I'm having too much fun this summer. We "rock"ed with The The Band Band yesterday. Anyone else remember the Music from Big Pink & Woodstock NY & The Last Waltz? The concert venue only held about 50 people so we all had fun & sang along. Here's my souvenir: We started the day at the Liberty Coin Show but left there empty-handed.
The hands might be empty, but the hearts were full of joy. I suppose it was a happy dancing.. all the way.LOL
Well I was hoping to to find some more coins this year but the dealer that sells them at the Gem and mineral show was sick. I did manage t find a couple fossils I liked though and took my mom and niece along. A large ( 3.5" inches) rolled up trilobite Another, slightly smaller one. The detail is awesome but the tail is missing/broken off, which is why the price was nice. A small ( about 2" ) Megalodon shark tooth. The big ones start at $200+ so I got a baby tooth. Pyritized ammonite section. I couldn't find a whole specimen for sale, that I could afford. The pyrite doesn't show well in the pic though.
@randygeki Coincidentally, my father just received a Megaladon tooth in the mail, yesterday. He bought it off a guy on a rock hound facebook group. I have some fossils. Mostly trilobites and crinoids.
My wife continually looks for them at the Beach. I have seriously thought about going to a local store, buying one, and salting the beach for her...

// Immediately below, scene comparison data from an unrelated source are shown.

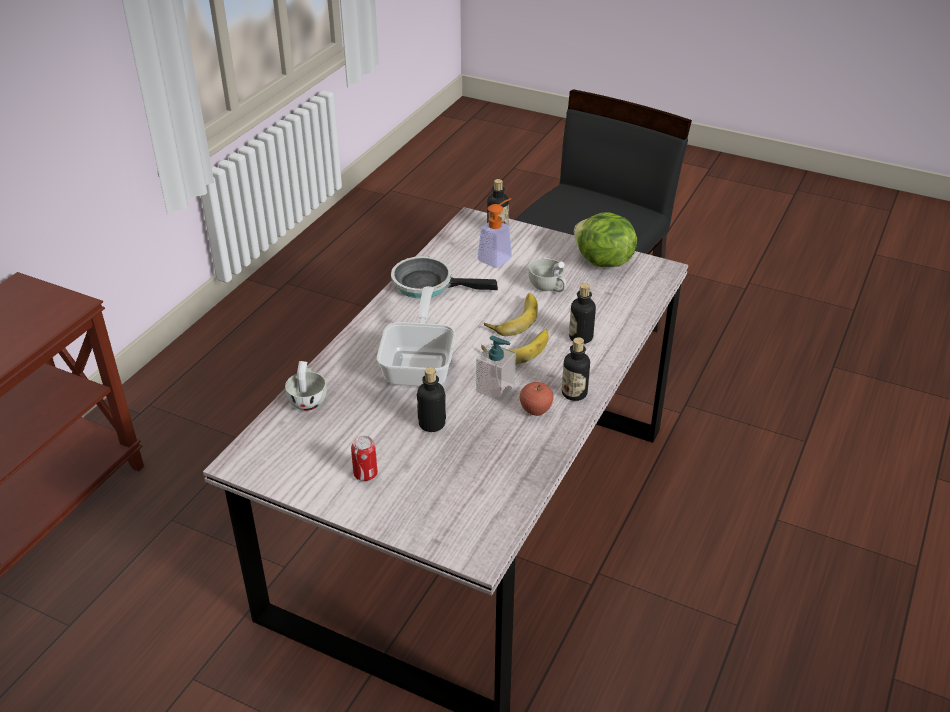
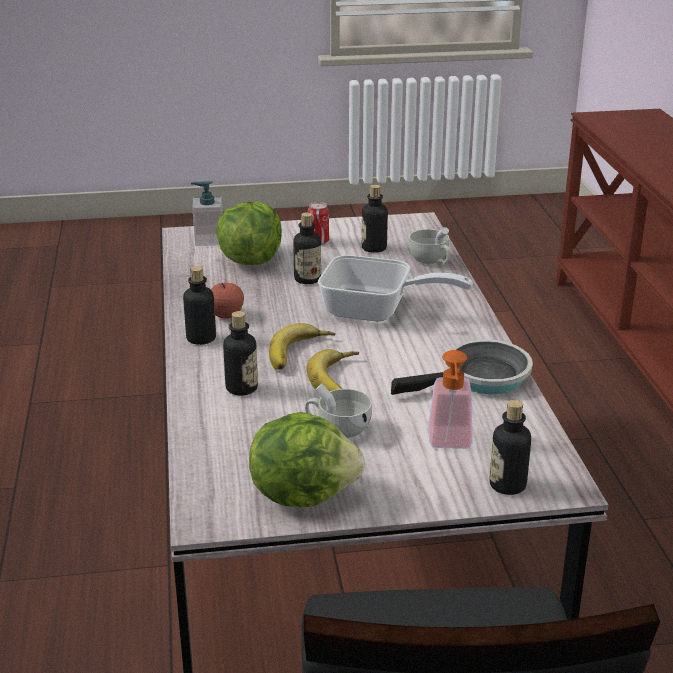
camera: 145 degrees right, 10 degrees down
(330, 439) = (374, 248): none -> bottle
(420, 364) = (376, 311): frying pan -> frying pan turned 45 degrees counterclockwise
(453, 475) = (250, 260): none -> lettuce
(495, 388) = (282, 317): soap dispenser -> soap dispenser (209, 240)

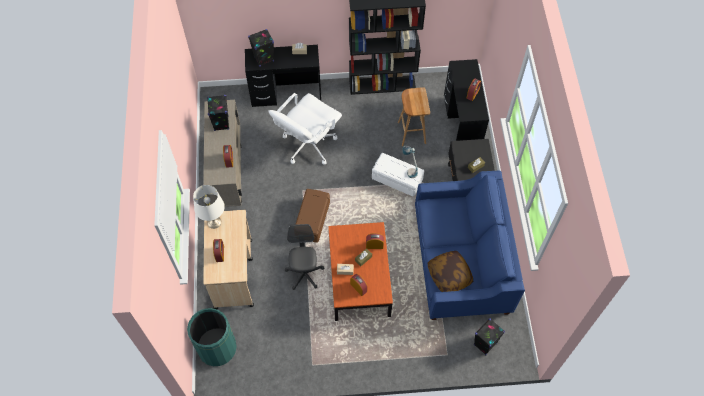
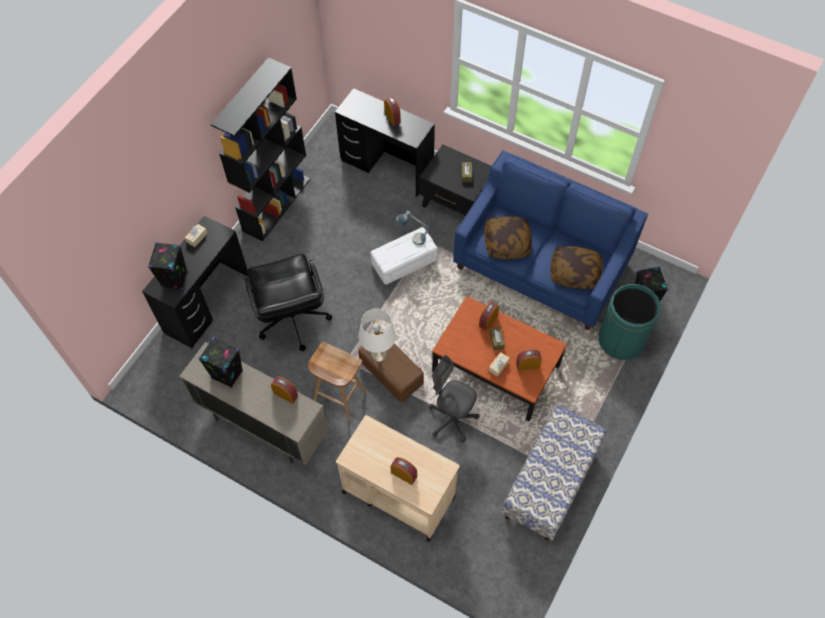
camera: 55 degrees left, 0 degrees up
(214, 222) = (357, 458): white table lamp -> white table lamp (378, 353)
(217, 348) = (480, 565): green trash can -> green trash can (621, 340)
(299, 358) = (550, 483): none -> bench
(308, 145) = (292, 320): white office chair -> black office chair
(411, 132) = (358, 215): brown stool -> brown stool (339, 397)
(440, 221) = (507, 243): none -> pillow

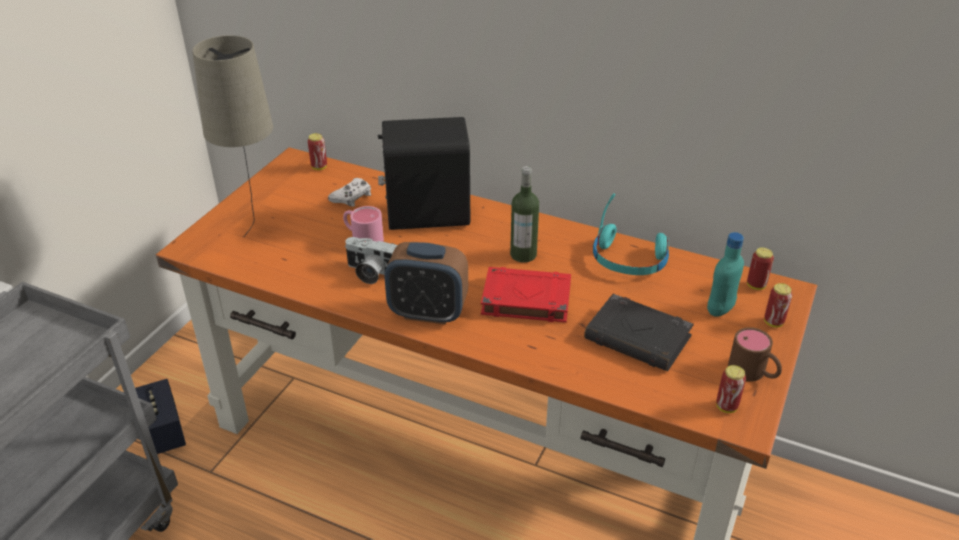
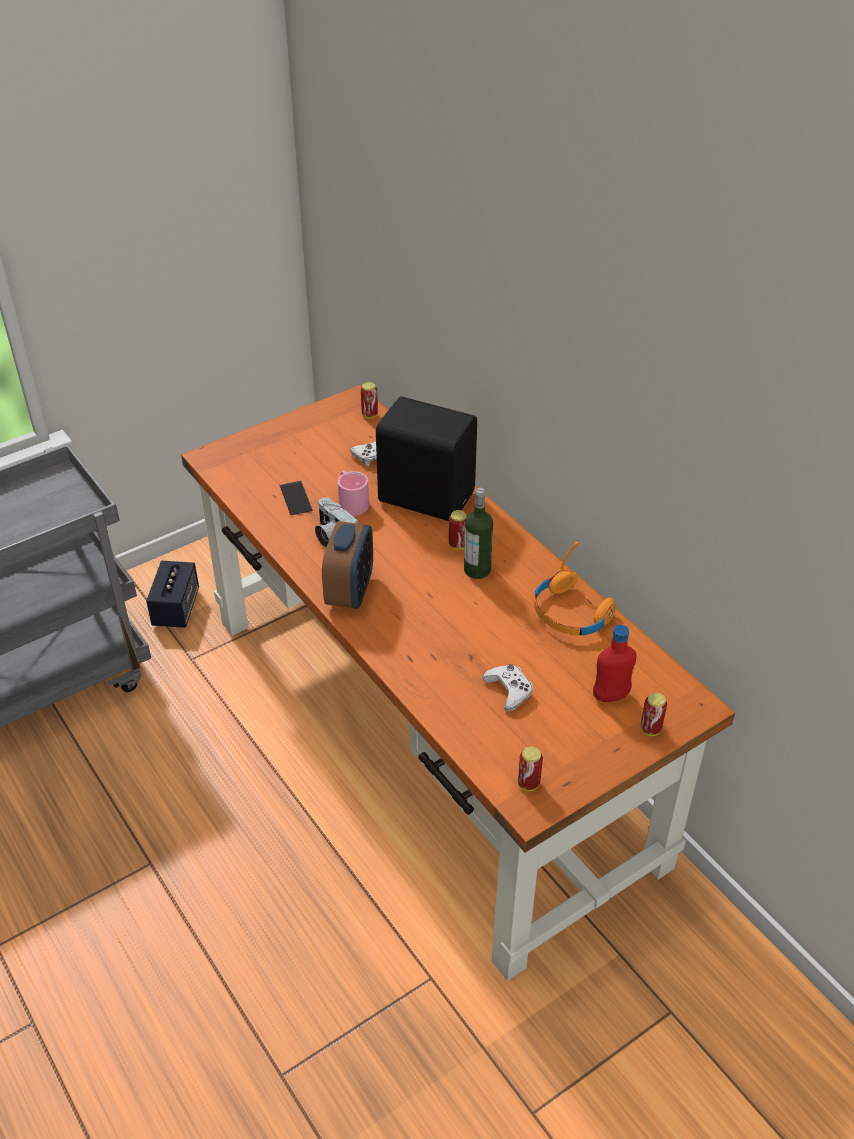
camera: 30 degrees right, 5 degrees up
(257, 230) = (273, 460): beige table lamp -> none
(307, 254) = (296, 498): none -> phone
(428, 312) = (350, 592): alarm clock -> alarm clock turned 120 degrees counterclockwise
(525, 300) = (441, 613): red book -> none
(629, 260) = (570, 613): turquoise headphones -> orange headphones
(639, 338) = (509, 690): black book -> white game controller
(720, 309) = (611, 696): turquoise bottle -> red bottle
(753, 373) = (582, 766): brown mug -> none
(756, 285) = (670, 687): can -> can (457, 545)

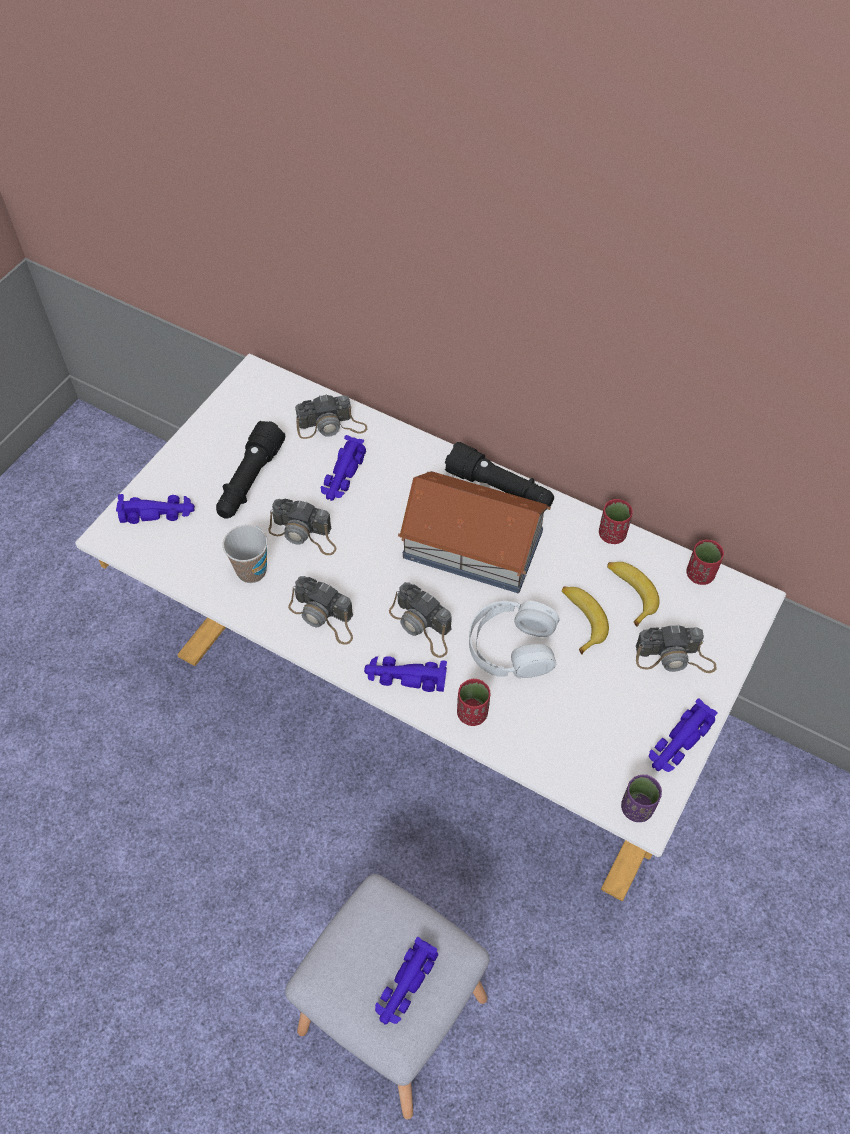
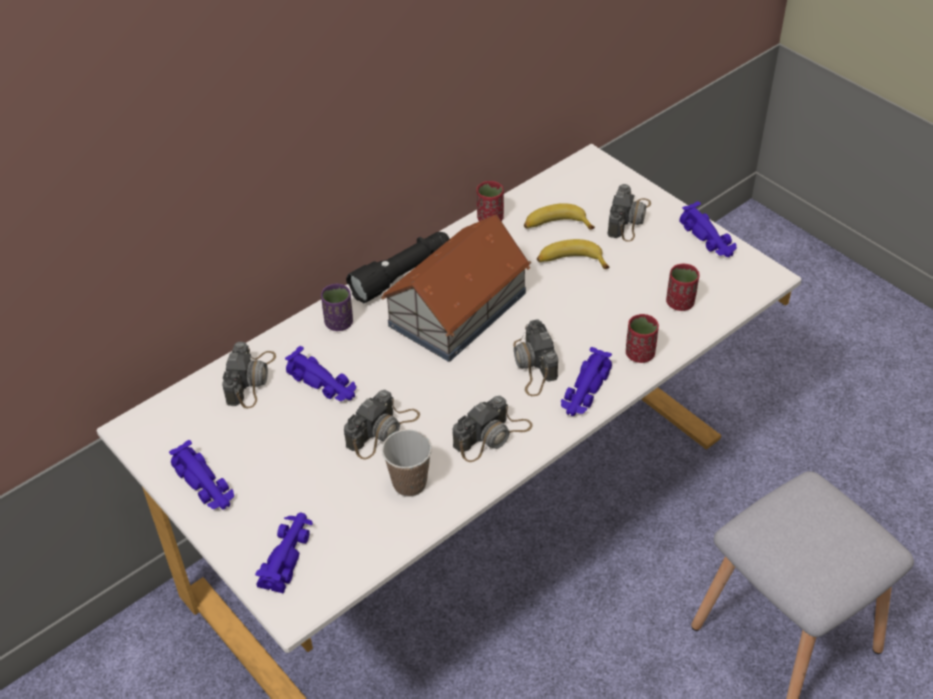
camera: 70 degrees left, 10 degrees down
(249, 481) = (288, 462): black flashlight -> none
(405, 985) = (834, 528): purple toy car -> purple toy car (205, 485)
(422, 626) = (533, 365): camera -> camera turned 105 degrees clockwise
(512, 646) = (580, 311): white headphones -> none
(637, 808) = (760, 278): purple cup -> purple cup (339, 323)
(700, 574) = (555, 181): red cup -> red cup (680, 303)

Great, just googled around and see they have a gemstone show here in NY later this year, thanks for making me spend more money guys. Not sure if I would buy anything or just look around... knowing me I would buy at least one cool thing tho.
You mean the stuff they call "new age" which is supposed to be magical or something? If so, I actually don't mind. When I was a kid I was fascinated with those gemstones, of course as I grew older all those things went out the window. But I will try to stay away from them if I see them.
I am an old Rock hound and did I ever enjoy this thread.....and the Red Beryl, wow, I was looking at the first picture and thinking corundum of the red variety and then the 2nd picture I was like "what the heck?" never occurred to me as Red Beryl. That is a serious piece that would require a good chunk of change to get... Thank you.
Very cool specimens Randy! Looks like we collect some of the same things. I haven't taken pictures of my minerals yet but here are a few fossils. 4" Spinosaurus Tooth Spinosaurus (meaning "spine lizard") is a genus of theropod dinosaur which lived in what is now North Africa, from the lower Albian to Cenomanian stages of the Cretaceous period, about 106 to 93.5 million years ago. This genus was first known from Egyptian remains discovered in the 1910s and described by German paleontologist Ernst Stromer. These original remains were destroyed in World War II, but additional skull material has come to light in recent years. It is unclear whether one or two species are represented in the described fossils. The best known species is S. aegyptiacus from Egypt, although a potential second species, S. maroccanus, has been recovered from Morocco. Spinosaurus is often postulated as a piscivore, and work using oxygen isotope ratios in tooth enamel suggests that it was semiaquatic, living both on land and in water like a modern crocodilian. 2-3/4" Megalodon tooth. Megalodon Shark Tooth Fossil from Cape Fear river basin, North Carolina. Dark black root with nice blue-grey enamel. lived approximately 28 to 1.5 million years ago, during the Cenozoic Era (late Oligocene to early Pleistocene). Blastoid Blastoids (Class Blastoidea) are an extinct type of stemmed echinoderm. Often called sea buds, blastoid fossils look like small hickory nuts. They originated, along with many other echinoderm classes, in the Ordovician period and reached their greatest diversity in the Mississippian subperiod of the Carboniferous period. However, some blastoids may have come from the Cambrian. Blastoids persisted until their extinction at the end of Permian, about 250 million years ago.